Discrimination Based on Health Status: If the option of receiving a cash benefit or higher salary in exchange for declining enrollment in the employer’s group health plan was directed to individuals with high risk or high claims, the employer runs the risk of violating HIPAA’s prohibition on discrimination based on health status.

Impact on Affordability Calculation: Under IRS guidance regarding how the payment of cash for waiving group health plan coverage affects the calculation of “affordable” health coverage for purposes of the individual mandate, cash that could be received for waiving group health plan coverage is counted towards the cost an employee would pay for enrolling in the employer’s plan when determining affordability, even if the employee does not enroll or enrolls in coverage other than the employer’s plan. Because the affordability threshold is generally calculated as a percentage of pay, for certain full time employees, the added cost could cause an employer’s lowest cost health plan option to be reported as unaffordable. Some informal guidance indicates that this option will be factored into the affordability calculation for purposes of the employer shared responsibility mandate, but additional guidance would be appreciated on this point.

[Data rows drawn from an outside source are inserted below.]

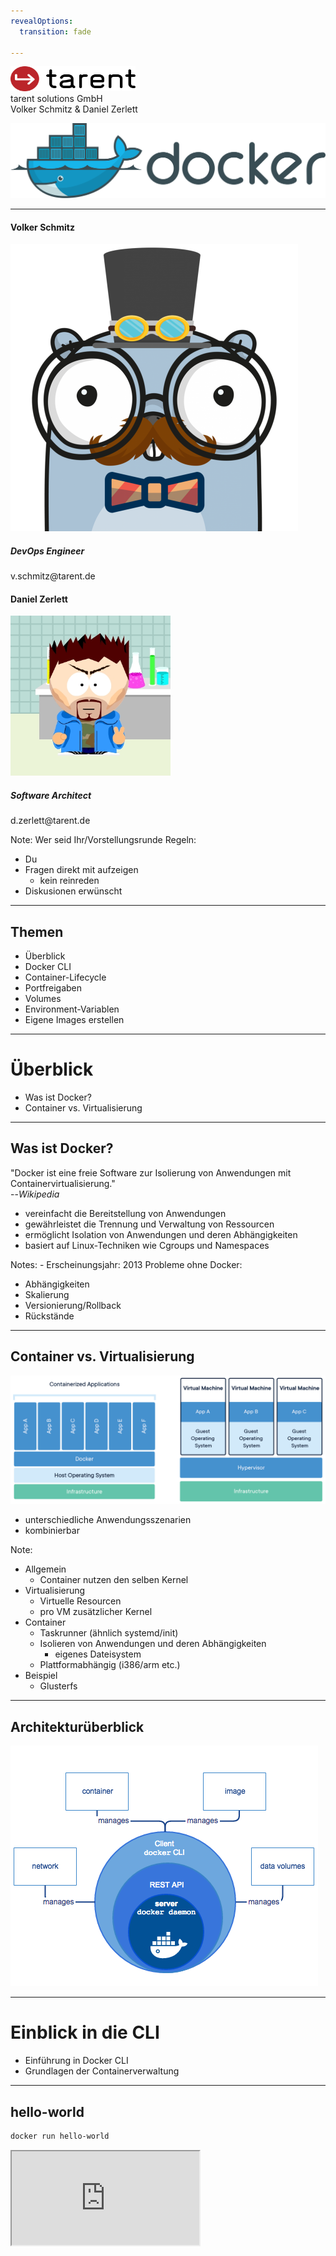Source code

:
 ```yaml
---
revealOptions:
  transition: fade

---
```


<div id="header-footer">
  <p class="slide-footer"><img src="images/light.svg" height="40" width="200"><br>tarent solutions GmbH<br>Volker Schmitz & Daniel Zerlett</p>
</div>

![docker](./images/docker_logo.png)

----

<div class="divided">
  <h4>Volker Schmitz</h4>
  <img src="./images/saltyblu.png">
  <h5>DevOps Engineer</h5>
  v.schmitz@tarent.de
</div>

<div class="divided">
  <h4>Daniel Zerlett</h4>
  <img src="./images/b00lduck.png">
  <h5>Software Architect</h5>
  d.zerlett@tarent.de
</div>

Note:
Wer seid Ihr/Vorstellungsrunde
Regeln:
- Du
- Fragen direkt mit aufzeigen
  - kein reinreden
- Diskusionen erwünscht

----

## Themen

- Überblick
- Docker CLI
- Container-Lifecycle
- Portfreigaben
- Volumes
- Environment-Variablen
- Eigene Images erstellen

---

# Überblick

- Was ist Docker?
- Container vs. Virtualisierung

----

## Was ist Docker?

"Docker ist eine freie Software zur Isolierung von Anwendungen mit Containervirtualisierung."<br>--*Wikipedia*

- vereinfacht die Bereitstellung von Anwendungen
- gewährleistet die Trennung und Verwaltung von Ressourcen
- ermöglicht Isolation von Anwendungen und deren Abhängigkeiten
- basiert auf Linux-Techniken wie Cgroups und Namespaces

Notes: - Erscheinungsjahr: 2013
Probleme ohne Docker:
- Abhängigkeiten
- Skalierung
- Versionierung/Rollback
- Rückstände


----

## Container vs. Virtualisierung

<img src="images/docker-containerized-and-vm-transparent-bg.png"/>

- unterschiedliche Anwendungsszenarien
- kombinierbar

Note:
- Allgemein
  - Container nutzen den selben Kernel
- Virtualisierung
  - Virtuelle Resourcen
  - pro VM zusätzlicher Kernel
- Container
  - Taskrunner (ähnlich systemd/init)
  - Isolieren von Anwendungen und deren Abhängigkeiten
    - eigenes Dateisystem
  - Plattformabhängig (i386/arm etc.)
- Beispiel
  - Glusterfs

----

## Architekturüberblick

<img src="images/engine-components-flow.png"/>

---

# Einblick in die CLI

- Einführung in Docker CLI
- Grundlagen der Containerverwaltung

----

## hello-world

```bash
docker run hello-world
```

<iframe src="http://localhost:4200?u=trainer&p=trainer"> <!-- .element: class="fragment" -->

Note:
Erster Gehversuch mit Docker, Docker Umgebung funktioniert.
`docker run [options] IMAGE [COMMAND] [ARG...] [flags]`

----

## Docker CLI

Docker CLI ist ein Kommandozeilen-Tool mit dem sich der Docker-Daemon kontrollieren lässt.

Einfache Anwendungsfälle von Docker CLI:
- Container erstellen
- Container starten
- laufende Container anzeigen
- Container stoppen

Note:
Ziel: Docker CLI Grundlagen verstehen
Systemd-Analogie ansprechen

----

## Docker CLI

```shell
docker run -p 8080:80 wordpress
docker run -d -p 8080:80 wordpress
docker ps
docker logs <containerID>
```

<iframe width="100%" src="http://localhost:4201?u=trainer&p=trainer"> <!-- .element: class="fragment" -->

[Wordpress](http://localhost:8080)

Note:
https://hub.docker.com/_/wordpress/
Ziel ist es zu erkennen, wie einfach die Instalation ist.

----

## Übung gitea

- Starte "gitea" vom Docker-Image "gitea/gitea" im Hintergund
- Exponiere den Container-Port 3000 auf den Host-Port 3000
- Zeige alle laufenden Docker-Prozesse an
- Erkenne, ob der Port 3000 auf Port 3000 exponiert ist
- Betrachte die Log-Ausgabe des gitea-Containers in Echtzeit

Note:
Bonus bonus: Gibt es noch andere Ports im gitea-Container, die nicht exponiert sind? Wenn ja, exponiere auch diesen Port!

----

## Übung gitea

```shell
docker run -d -p 3000:3000 gitea/gitea
docker ps
docker logs <containerID>
```

<iframe width="100%" src="http://localhost:4202?u=trainer&p=trainer"> <!-- .element: class="fragment" -->

Note:
```shell
docker logs -f <containerID>

```
----

## Zusammenfassung

- Erstellen eines Containers mit exponiertem Port
  - `docker run`
- Containerübersicht
  - `docker ps`
- Ausgabe von Logs
  - `docker logs`
- Docker CLI Hilfe
  - `docker help`
  - `docker help <subcommand>`

---

# Container-Lifecycle

- Überblick der Containerzustände
- Wechseln zwischen Containerzuständen

----

## Container-Lifecycle


<img src="images/simple_lifecycle.svg"/>

Note:
docker ps -a
docker stop
docker rm

----

## Übung Lifecycle

- Alle laufenden Container sollen beendet und gelöscht werden.
- Wie stelle ich fest, dass alle Container gelöscht sind?

<iframe width="100%" src="http://localhost:4203?u=trainer&p=trainer"> <!-- .element: class="fragment" -->

----

## Zusammenfassung

<img src="images/simple_lifecycle.svg"/>

Note:
- Docker Status übersicht und Lifecycle
  - Created
    - Container ist erstellt aber nicht gestartet
  - Running
    - Container ist gestartet
  - Stopped
    - Container ist noch vorhanden aber gestoppt
  - Paused
    - Container ist angehalten
  - Deleted
    - Container ist gelöscht

---

# Ports & Volumes

- Einblick in Portfreigaben
- Einblick in Volumes
  - Schreibberechtigungen

----

## Einblick Portfreigaben

Docker kann Container Ports an Hostports binden (exponieren).

```
docker run -d -p 80:8081 wordpress
docker run -d -p 80 wordpress
docker run -d -p 80:8082 -p 443:8443
docker ps
```

<iframe width="100%" src="http://localhost:4204?u=trainer&p=trainer"> <!-- .element: class="fragment" -->

Note:
Zwei unterschiedliche Container, binden auf zwei unterschiedlichen Ports.
Random-Ports erklären
Multiple Ports für einen Conainer
Port Ranges 8000-9000:8000:9000

----

## Einblick Volumes

Docker kann Containerverzeichnisse mit lokalen Verzeichnissen verbinden ("volume mount").

```shell
docker run -v /root/examples/nginx/:/usr/share/nginx/html:ro -d nginx
```

<iframe width="100%" src="http://localhost:4205?u=trainer&p=trainer"> <!-- .element: class="fragment" -->

Note:
split view (TODO)
Kurzer Hinweis auf Anonymous und Named-Volumes
ro,rw etc.

----

### Docker Volumes Detail

- Jedes lokale Verzeichnis kann in Container gemounted werden
  - Lesen von Configs <!-- .element: class="fragment" -->
  - Generierten output vom Container persistieren <!-- .element: class="fragment" -->
- Standard: read/write (rw) <!-- .element: class="fragment" -->
  - docker run -v /local/folder:/container/folder imageName <!-- .element: class="fragment" -->
  - docker run -v /local/folder:/container/folder:rw imageName <!-- .element: class="fragment" -->
- Read only (ro) <!-- .element: class="fragment" -->
  - docker run -v /local/folder:/container/folder:ro imageName <!-- .element: class="fragment" -->

----

## Übung Volumes & Ports

- Starte gitea mit folgenden Optionen:
  - Persistenz der Git-Konfiguration (Container-Pfad /data)
  - Exponiere das Webinterface
    - Containerport 3000 auf lokalen Port 3000
  - Exponiere SSH
    - Containerport 22 auf lokalen Port 3022
- Richte gitea über das Webinterface ein (http://localhost:3000)
  - Default-Settings lassen
- Container stoppen und löschen
  - Bonus: Gibt es einen Befehl der Stoppen und Löschen vereint?
- Container mit den selben Optionen wieder erstellen
- Was passiert mit der Konfiguration und den Nutzdaten von gitea?

----

## Übung Volumes & Ports

<iframe width="100%" src="http://localhost:4206?u=trainer&p=trainer"> <!-- .element: class="fragment" -->

Note:
docker run -v /root/examples/gitea/data:/data -p 3000:3000 -p 22:3022 -d gitea/gitea
docker stop `containterid`
docker rm `containerid`
docker rm -f `containerid`

----

## Zusammenfassung

- Exponieren von beliebigen Ports
  - Random Ports
  - Fixed Ports
  - Port Ranges
- Einbinden von Volumes
  - Schreib/Lesezugriff
  - Schreibgeschützt (ro)
- Stoppen und löschen von Containern
  - docker stop
  - docker rm
  - docker rm -f

Note:
docker run -p 3000:3000 -p 3022:22 -v $(pwd)/giteatest:/data gitea/gitea

---

# Umgebungsvariablen

- Benutzen von Umgebungsvariablen
- Funktion von Umgebungsvariablen

----

## Einblick Umgebungsvariablen

```
docker run -d \
           -e MYSQL_ROOT_PASSWORD=supersicher \
           -e MYSQL_USER=wordpress \
           -e MYSQL_PASSWORD=wordpress \
           -e MYSQL_DATABASE=wordpress \
           -v $(pwd)/mariadb-data:/var/lib/mysql \
           --name wordpress-database \
           mariadb

docker inspect wordpress-database
```

Note:
Beispiel environment variablen an MariaDB zeigen.

----

## Übung PostgresDB starten

 - Starte einen [postgreSQL](https://hub.docker.com/_/postgres/) Docker-Container mit:
   - einer automatisch erstellten Datenbank mit dediziertem Benutzeraccount
   - Umgebungsvariablen
     - POSTGRES_USER, POSTGRES_PASSWORD, POSTGRES_DB
 - Sorge dafür, dass das Datenverzeichnis lokal gemapped ist.
   - /var/lib/postgresql/data) auf ein lokales - $(pwd)/volumes/db

<iframe class=small width="100%" src="http://localhost:4206?u=trainer&p=trainer"> <!-- .element: class="fragment" -->

Note:
docker run -d \
--name=gitea-database \
-e POSTGRES_USER=gitea \
-e POSTGRES_PASSWORD=gitea \
-e POSTGRES_DB=gitea \
-v $(pwd)/postgesql-data:/var/lib/postgresql/data \
postgres

----

## Zusammenfassung

- Containernamen
  - `docker run --name ...`
- Environment-Variablen an Container übergeben (-e)
- `docker inspect`

---

# Kommunikation zwischen Containern

- Netzwerkzugriff zwischen Containern
- Docker DNS

----

## Container verknüpfen

```shell
docker run -d --name wordpress-database
           -e MYSQL_ROOT_PASSWORD=supersicher \
           -v /root/examples/mariadb/data:/var/lib/mysql \
           mariadb
docker run -d --link=wordpress-database -p 8080:80 wordpress
```

<iframe width="100%" src="http://localhost:4207?u=trainer&p=trainer"> <!-- .element: class="fragment" -->

Note:
/examples/wordpress.sh benutzen!
Nicht der beste Weg, nur zur Demonstration
Wordpress-Container starten, mit mysql verknüpfen
Ziel: Interne Kommunikation zwischen Containern
docker run --link=wordpress-database -e WORDPRESS_DB_HOST=wordpress-database -e WORDPRESS_DB_USER=wordpress -e WORDPRESS_DB_PASSWORD=wordpress -e WORDPRESS_DB_NAME=wordpress wordpress

----

## Übung: Gitea mit PostgreSQL

- Stoppe deinen Gitea-Container
- Leere das Gitea-Datenverzeichnis (Volume)
- Starte deinen Gitea-Container
- Gitea soll seine Konfiguration in einer PostgreSQL speichern
- Benutze dafür die zuvor erstellte Datenbank

<iframe class="small" src="http://localhost:4208?u=trainer&p=trainer"> <!-- .element: class="fragment" -->

Note:
docker run -d --name=gitea-database -e POSTGRES_USER=gitea -e POSTGRES_PASSWORD=gitea -e POSTGRES_DB=gitea -v /root/examples/gitea/psql/data:/var/lib/postgresql/data postgres
docker run -d -p 3000:3000 -v /root/examples/gitea/data:/data -p 3000:3000 -p 3022:22 --link=gitea-database gitea/gitea

----

## Kommunikation über Sockets

```bash
docker run -d -p 9000:9000 \
  -v "/var/run/docker.sock:/var/run/docker.sock" \
  portainer/portainer
```

<iframe src="http://localhost:4208?u=trainer&p=trainer"> <!-- .element: class="fragment" -->

----

## Zusammenfassung

Verbinden von Containern
  - --link
  - Namensauflösung per Docker DNS
  - Kommunikation mit Sockets

---

# Container und Images

- Begriffsklärung
- Unterschiede

----

## Definition Container / Images

Ein Container ist die aktive Instanz aus einem Image und kann zur Laufzeit verändert werden.
Ein Image ist nicht **lauffähig** und es ist ein *"Speicherabbild"* eines Containers.


Ein Image besteht aus mehreren unveränderlichen Layern.
Ein Image kann verändert werden indem ein oder mehrere Layer hinzugefügt werden.

----

## Container und Images

```shell
docker run -it ubuntu bash
  >> apt-get update
  >> apt-get install -y git
  >> exit
docker run -it ubuntu git --version
docker commit <containerid>
```

<iframe width="100%" src="http://localhost:4209?u=trainer&p=trainer"> <!-- .element: class="fragment" -->

Note:
Was ist ein Image und was ist ein Container
Beispiel: git commit
- docker run -it ubuntu -> apt-get update; apt-get install git -y; exit
- docker run -it ubuntu git --version
Das Selbe nochmal mit commit
- docker image ls

----

## Zusammenfassung

- Unterschied Container und Images
- docker commit
  - Erstellen eines Images aus einem Container
- docker images
  - Anzeigen von Images

---

# Docker Hub & Registry

- `docker pull`
- Docker Hub
- Tags und Versionierung


Note:
- docker pull
  - Dient zum herunterladen von Images
  - Default regirsty ist docker Hub
  - Tags dienen zur Versionierung
  - Tags dienen auch zur identifizierung der Container Registry
    - default docker hub

----

## Docker Tags

```bash
docker pull nginx
docker pull nginx:latest
docker pull nginx:alpine
docker images
```

<iframe width="100%" src="http://localhost:4210?u=trainer&p=trainer"> <!-- .element: class="fragment" -->

Note:
Wie lade ich Images herunter?

----

## Docker Hub

https://hub.docker.com/
<br>
https://hub.docker.com/_/nginx

Notes:
Öffentliche, offizielle Docker-Registry
Kostenloser Account
Alle tags sichtbar
Doku zu Images
Dockerfiles können (meist) eingesehen werden (link zu Github)

----

## Docker Registry

- Simple eigene Registry erstellen
  - https://hub.docker.com/_/registry
- Docker Tag verweist auf die registry
- Docker push

<iframe width="100%" src="http://localhost:4211?u=trainer&p=trainer"> <!-- .element: class="fragment" -->

Note:
- Pullen eines containers
- retaggen für eigene registry
  - docker pull nginx:latest
  - docker image tag nginx localhost:5000/myimage
  - docker push localhost:5000/myimage
- Eigene Registy pushen

---

# Images erstellen

- Image mit dem CLI erstellen
- Image aus Dockerfile erstellen
- Tags und Versionierung

----

## Image mit dem CLI erstellen

### Beispiel: nginx mit eigener index.html

```bash
# bash im nginx Container starten
docker run --name mynginx-container -it nginx bash
```

```bash
# im Container
echo "<h1>Hello World</h1>" > /usr/share/nginx/html/index.html
exit
```

```bash
# Neues Image mit Änderungen erstellen
docker commit mynginx-container mynginx-image
```

Note:
Docker commit erklären mit Überleitung zu Dockerfile

----

## Image aus Dockerfile erstellen

```
# Dockerfile
FROM nginx
RUN echo "<h1>Hello World from Dockerfile</h1>" > \
    /usr/share/nginx/html/index.html
```

```bash
# Image bauen
docker build -t mynginx-image:2 .

# Container aus Image (mit CLI erstellt) starten
docker run -d -p 8081:80 mynginx-image

# Container aus Image (mit Dockerfile erstellt) starten
docker run -d -p 8082:80 mynginx-image:2
```

----

## Übung

- Baue ein docker Image das auf nginx basiert
- Dieses soll eine modifizierte index.html haben
- Tagge den Container als mynginx
- Baue einen zweiten nginx container der den "COPY"-Befehl nutzt.
- Tagge den Container als mynginx in Version 2
- Bonus: Nutze Nginx mit alpine anstatt ubuntu
- Bonus vergleiche die Image größen

https://hub.docker.com/_/nginx

----

## Docker Base Images

Welche "base" Images gibt es?
Was sind die Unterschiede?

Note:
Alpine ist der bevorzugte, da er wesentlich kleiner ist als alle anderen.

----

### Zusammenfassung

- Dockerfile
  - FROM
  - COPY
  - RUN
  - CMD
- Docker CLI
  - docker build -t tag:version .
  - docker commit image tag:version
- Docker Hub

---

# Optional

---

# docker-compose

- Was ist das?
- Generelle bedienung von *docker-compose*
- Netzwerke in docker-compose

----

## Was ist *docker-compose*

*docker-compose* ist ein Tool zur vereinfachten abbildung und verwaltung von Multi-Container Applikationen.

Es gibt zwei Versionen docker-compose:

- v2
  - Vereinfachung von docker (v2)
- v3
   - Benutzung von docker swarm (v3)

Note:
Example: wordpress mit postgresql
Ziel: beide versionen basiern auf yml syntax
Ziel: Vereinfachung von docker cli

----

## docker-compose Beispiel

```yaml
version: "2.2"
services:
  wordpress:
    image: wordpress
    ports:
      - "8080:80"
  wordpress-database:
    image: mariadb
    environment:
      - MYSQL_ROOT_PASSWORD: supersicher
      - MYSQL_USER: wordpress
      - MYSQL_PASSWORD: wordpress
      - MYSQL_DATABASE: wordpress
    volumes:
      - $(pwd)/mariadb-data:/var/lib/mysql
```

----

## docker-compose Befehle

```shell
docker-compose up -d
docker-compose stop
docker-compose rm
```

<iframe width="100%" src="http://localhost:4212?u=trainer&p=trainer"> <!-- .element: class="fragment" -->

----

## Übung

- Stoppe und lösche deine vorrangegangen Container ohne Nutzdatemverlust.
- Erstelle eine docker-compose.yml in der [gitea](https://hub.docker.com/r/gitea/gitea/) und mariadb als Services beschrieben sind.
  - Stelle sicher das alle Volumes und Ports erhalten bleiben.
- Lagere das Daten-Verzeichnis von gitea auf deinen Computer aus.

----

## docker-compose stacks

- docker-compose definiert einen Stack für jedes "docker-compose File"
- Die Container in einem Stack befinden sich im selben Netzwerk.

```shell
docker-compose -p mystack up -d
```

----

## Zusamenfassung

* *docker-compose* Files
* *docker-compose* CLI
  * up
  * stop
  * rm
  * logs
- Einblick in docker-compose Stacks

---

# Docker Netzwerke

- Kapselung von Services durch Netzwerke

Note:
- docker network ls
- docker-compose naming (netzwerke und container)
- docker-compose -p
- docker network rm
- Unterschied docker-compose stop/down

----

## Übung

- Füge deiner docker-compose.yml ein "seprates" Netzwerk hinzu!
- Richte nun die Verbindung von gitea und mariaDB über das neuerstellte Netzwerk ein.
- Bonus: Trenne die beiden *compose*-Files
  - Wie funktioniert ändert sich die Netzwerk definition?
  - Wo liegt darin der vorteil?

----

## Zusammenfassung

- Docker CLI *network*
- Verständniss von Docker Netzwerken

---

# Image Layer

- Was sind Layerf
- Dockerfile im Bezug au Layer

----

## Was sind Layer
- Layer sind unveränderliche Schichten eines Images
- Jeder befehl in einer Dockerfile erzeugt Layer

----

## Dockerfile Layer

- EXPOSE
- USER
- ENV
- RUN TODO: Bsp einbauen

----

## Übung

TBD

----

## Zusammenfassung

----

## Advanced Layer

- COPY vs ADD
- WORKDIR
- ENTRYPOINT vs CMD
  - ENTRYPOINT nicht überschreibbar
- HEALTHCHECK ?

----

### Übung

- Versuche den RUN Befehl durch WORKDIR und COPY --chown zu erstezen.

---

# Multistagebuilds

- Konzept vorstellen
  - beispiel an Go Service
- COPY --from
- STOPSIGNAL

Note:
- Es existieren zwei Dockerfiles die beide Funktionieren
- ein Go Service ein Java Service
  - der Java service ist selbsterarbeitet

----

## Übung

- Baue in einem vorrangestellen Dockercontainer dein Java Jar zusammen, nenne diesen "build"!
  - benutze hierfür Gradle
- Kopiere das erfolgreich gebaute Jar vom ersten Container in den zweiten Container.
  - Nutze hierfür die Docker "Multistage Build"-Funktionalität (COPY --from=build)
- Java Service bauen mit multistage (service tut das gleiche (wie go service) ist in aber in Java geschrieben)

----

## Zusammenfassung Layer, Praxisbeispiel

- Dockerfiles vergleichen
- Layer Vergleichen
- Image Größen vergleichen

---

# Best practice

- Konfiguration über Umgebungsvariablen
- Logging über STDOUT
  - Filebeat JSONLOG
- Nur ein Prozess
- Exit Codes (SIGTERM usw)

----

## Übung:

- start.sh
  - mit debug help etc
- ENTRYPOINT auf start.sh
- reagiert auf SIGTERM oder definiert ein STOPSIGNAL
- Sinnvolle(tm) Exit-Codes
 (siehe --init)
- Nutze die Health Resource im HEALTHCHECK


---

# Security

- docker User Space
- dies kann man Reglementieren
- Angreifbare - libaries im Container/Image
- Docker Hub Security Scan
- Docker

----

## User Space

- Docker läuft als root
- Container laufen Default als root
- Kein standard Zugriff auf das Host Netz

----

## Was tun?

- Dockerfile
  - USER
DockerCLI
  - *--user*

---

# Dynamisches routing labels mit traefik

Traefik beispiel zeigen

----

## traefik als frontend Komponente einbauen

Impact on Insurer Enrollment Requirements: Certain insurers of fully-insured plans, especially those offered by smaller employers, may require certain enrollment levels as a condition of insuring the plan. Encouraging waiver of enrollment in the plan may run afoul of such requirements.

As employers know by now, compliance with ACA, HIPAA and ERISA is complex and not for the faint-hearted.

DISCLAIMER: Because of the generality of this update, the information provided herein may not be applicable in all situations and should not be acted upon without specific legal advice based on particular situations.